Exercise details:
Your answer should be one number: the count of lines in these entries that hold the word "Demo".

Entries shown:
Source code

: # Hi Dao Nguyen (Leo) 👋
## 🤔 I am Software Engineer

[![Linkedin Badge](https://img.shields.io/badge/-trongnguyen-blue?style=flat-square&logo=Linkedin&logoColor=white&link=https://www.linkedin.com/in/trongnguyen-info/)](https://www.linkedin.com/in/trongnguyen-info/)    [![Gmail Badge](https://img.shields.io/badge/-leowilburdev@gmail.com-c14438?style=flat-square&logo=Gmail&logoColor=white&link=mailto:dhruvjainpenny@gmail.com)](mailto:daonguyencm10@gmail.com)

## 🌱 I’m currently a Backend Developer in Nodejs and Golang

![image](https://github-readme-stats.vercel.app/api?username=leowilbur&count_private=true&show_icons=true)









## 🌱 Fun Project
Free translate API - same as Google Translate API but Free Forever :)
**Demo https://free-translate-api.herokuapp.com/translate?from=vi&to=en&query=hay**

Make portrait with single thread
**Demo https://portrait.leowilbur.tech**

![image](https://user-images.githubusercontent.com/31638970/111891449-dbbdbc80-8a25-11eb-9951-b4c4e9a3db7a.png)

Task result:
2